PROVIDED PASSAGE
========================================
This statement relates to the Common Stock, par value $1.00 per share (the “Shares”), of Michael Baker Corporation (the “Issuer”).  The address of the principal executive offices of the Issuer is Airside Business Park, 100 Airside Drive, Moon Township, PA 15108.
 
Item 2.
Identity and Background.
 
(a)           This statement is filed by:
 
 
(i)
Starboard Value and Opportunity Master Fund Ltd, a Cayman Islands exempted company (“Starboard V&O Fund”), with respect to the Shares directly and beneficially owned by it;
 
 
(ii)
Starboard Value and Opportunity S LLC, a Delaware limited liability company (“Starboard LLC”), with respect to the Shares directly and beneficially owned by it;
 
 
(iii)
Starboard Value LP (“Starboard Value LP”), as the investment manager of Starboard V&O Fund and the manager of Starboard LLC;
 
 
(iv)
Starboard Value GP LLC (“Starboard Value GP”), as the general partner of Starboard Value LP;
 
 
(v)
Starboard Principal Co LP (“Principal Co”), as a member of Starboard Value GP;
 
 
(vi)
Starboard Principal Co GP LLC (“Principal GP”), as the general partner of Principal Co;
 
 
(vii)
========================================
SUPPLIED DATA
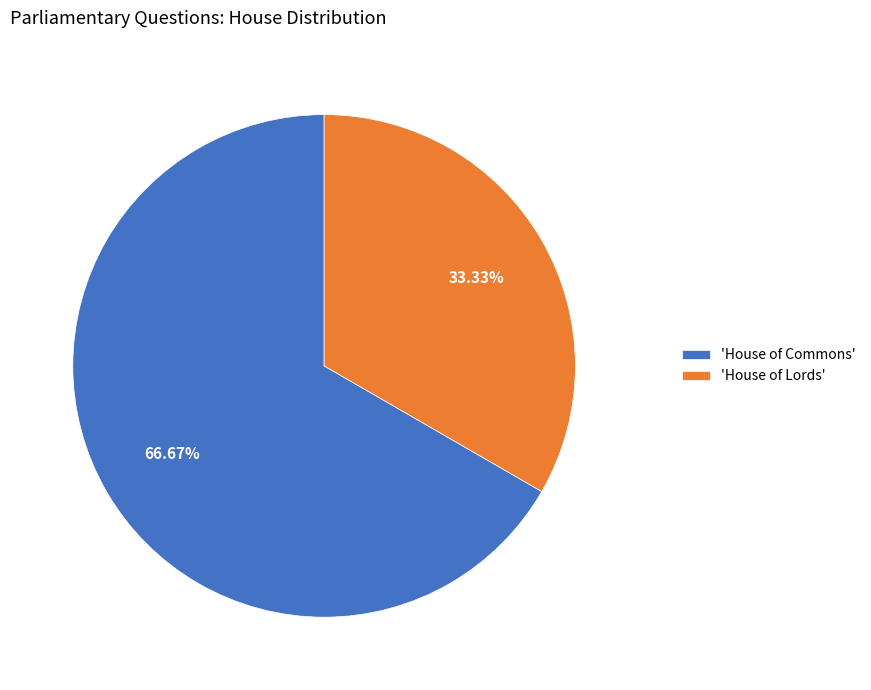

Which category has the biggest portion of the pie?

'House of Commons'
========================================
THINGS TO DO
1 - In the Michael Baker Corporation filing, what is the par value of the Common Stock?
2 - Continue the Michael Baker Corporation filing from the point where it ends.

REPLIES
1 - $1.00 per share.

2 -
Jeffrey C. Smith, as a member of Principal GP and as a member of each of the Management Committee of Starboard Value GP and the Management Committee of Principal GP;
 
 
(viii)
Mark Mitchell, as a member of Principal GP and as a member of each of the Management Committee of Starboard Value GP and the Management Committee of Principal GP; and
 
 
(ix)
Peter A. Feld, as a member of Principal GP and as a member of each of the Management Committee of Starboard Value GP and the Management Committee of Principal GP.
 
Each of the foregoing is referred to as a “Reporting Person” and collectively as the “Reporting Persons.”  Each of the Reporting Persons is party to that certain Joint Filing Agreement, as further described in Item 6.  Accordingly, the Reporting Persons are hereby filing a joint Schedule 13D.
 
(b)           The address of the principal office of each of Starboard LLC, Starboard Value LP, Starboard Value GP, Principal Co, Principal GP, and Messrs. Smith, Mitchell and Feld is 599 Lexington Avenue, 19th Floor, New York, New York 10022.  The address of the principal office of Starboard V&O Fund is c/o Citco Fund Services (Cayman Islands) Limited, Regatta Office Park, Windward 1, 2nd Floor, PO Box 31106, Grand Cayman KY1-1205, Cayman Islands.  The officers and directors of Starboard V&O Fund and their principal occupations and business addresses are set forth on Schedule A and are incorporated by reference in this Item 2.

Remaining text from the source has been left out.